In ancient Greek philosophy, particularly found in the studies of Aristoteles, the main idea of its teaching describe the desire of finding balance. Aristoteles used the terms finding the “golden mean” or the “golden middle way”, also presented as the desirable middle between two extremes. It was the extreme of excess and deficiency, attributes roughly seen and experienced nowadays. Aristoteles describes his thoughts of keeping the extremes in balance by using the following selection of words. His viewpoint of courage was described as virtue, but taking it to excess leads to recklessness, its deficiency to cowardice. Hence, according to Aristoteles studies, finding the middle way was true virtue, or in other words competence and efficiency. Tracing back to Greek mentality, writings state that finding the “golden mean” was seen as an attribute of beauty. Beyond that, ancient Greeks believed in a strong association in mathematics between beauty and truth, which results in a particular formula: the three main elements of beauty are found in 1. symmetry, 2. proportion and 3. harmony. What is more, beauty was seen as an object of love. Hence, its imitation and reproduction was deeply implemented in their lives, for instance performed in architecture, politics and education (paidia, todays pedagogy). The sum of all personal as well as social activities is judged by this specific kind of mentality - keeping the extremes balanced according to symmetry, proportion and harmony.
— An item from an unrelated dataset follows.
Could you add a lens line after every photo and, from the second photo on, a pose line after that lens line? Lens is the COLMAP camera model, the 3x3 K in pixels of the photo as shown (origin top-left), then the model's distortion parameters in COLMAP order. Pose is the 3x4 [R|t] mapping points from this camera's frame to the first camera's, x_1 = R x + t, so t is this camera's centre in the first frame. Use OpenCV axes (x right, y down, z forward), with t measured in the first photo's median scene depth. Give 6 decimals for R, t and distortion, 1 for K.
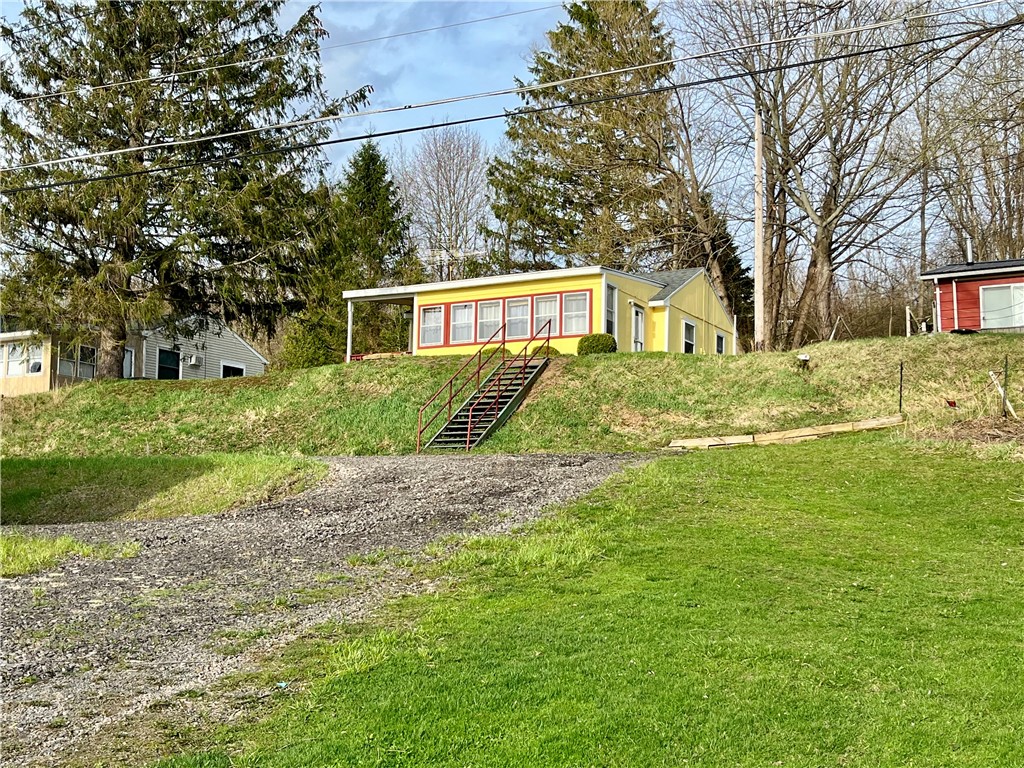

To make these thoughts a more current subject of matter, the following image presents the BALANCING WHEEL, in which Aristoteles foundation of finding the “golden mean” (following symmetry, proportion and harmony) connects to modern social demands and individual tasks.
the balancing wheel
The BALANCING WHEEL describes, when keeping not only work duties but most significant all other life aspects in symmetry (blue headlines) and taking care of its proportions (red description), the wheel, a metaphor for life, starts spinning. In this way we enable harmony to evolve. As a result the BALANCING WHEEL is able to move back and forth in its very individual rhythm - today often called FLOW - the beauty of life.
To garnish your thoughts with some more imaginative ideas, I would like to refer to one of the earliest presentation in Greek mythology of this kind. The Greek culture offers plenty of mythological legends. Those tales want to describe life on its meta-level-perspective. Moreover, they enable a rather objective viewpoint, as far as this is possible, and create a foundation for self-reflection and self-evaluation. The following mythological legend descends from Crete and it involves Daedalus, a famous artist of this time, and his son Icarus. Daedalus wanted to escape from the Minoan empire and King Minos restrictions, so he built feathered wings using wax for him and his son. Trying to flee, Daedalus told his son to “fly the middle way” right between the deep waters of the sea and the sun’s extraordinary heat. While Icarus started flying, he did not heed his fathers advice. He flew to close to the sun, which caused his wings to melt. Icarus fell into the sea and drowned.
This short mythological piece of art symbolizes balance to its fullest. If you choose to live by the extremes, you will drown. Though if you choose the middle way, YOU WILL FLY!
Find your “golden mean” and have a balanced CW #15.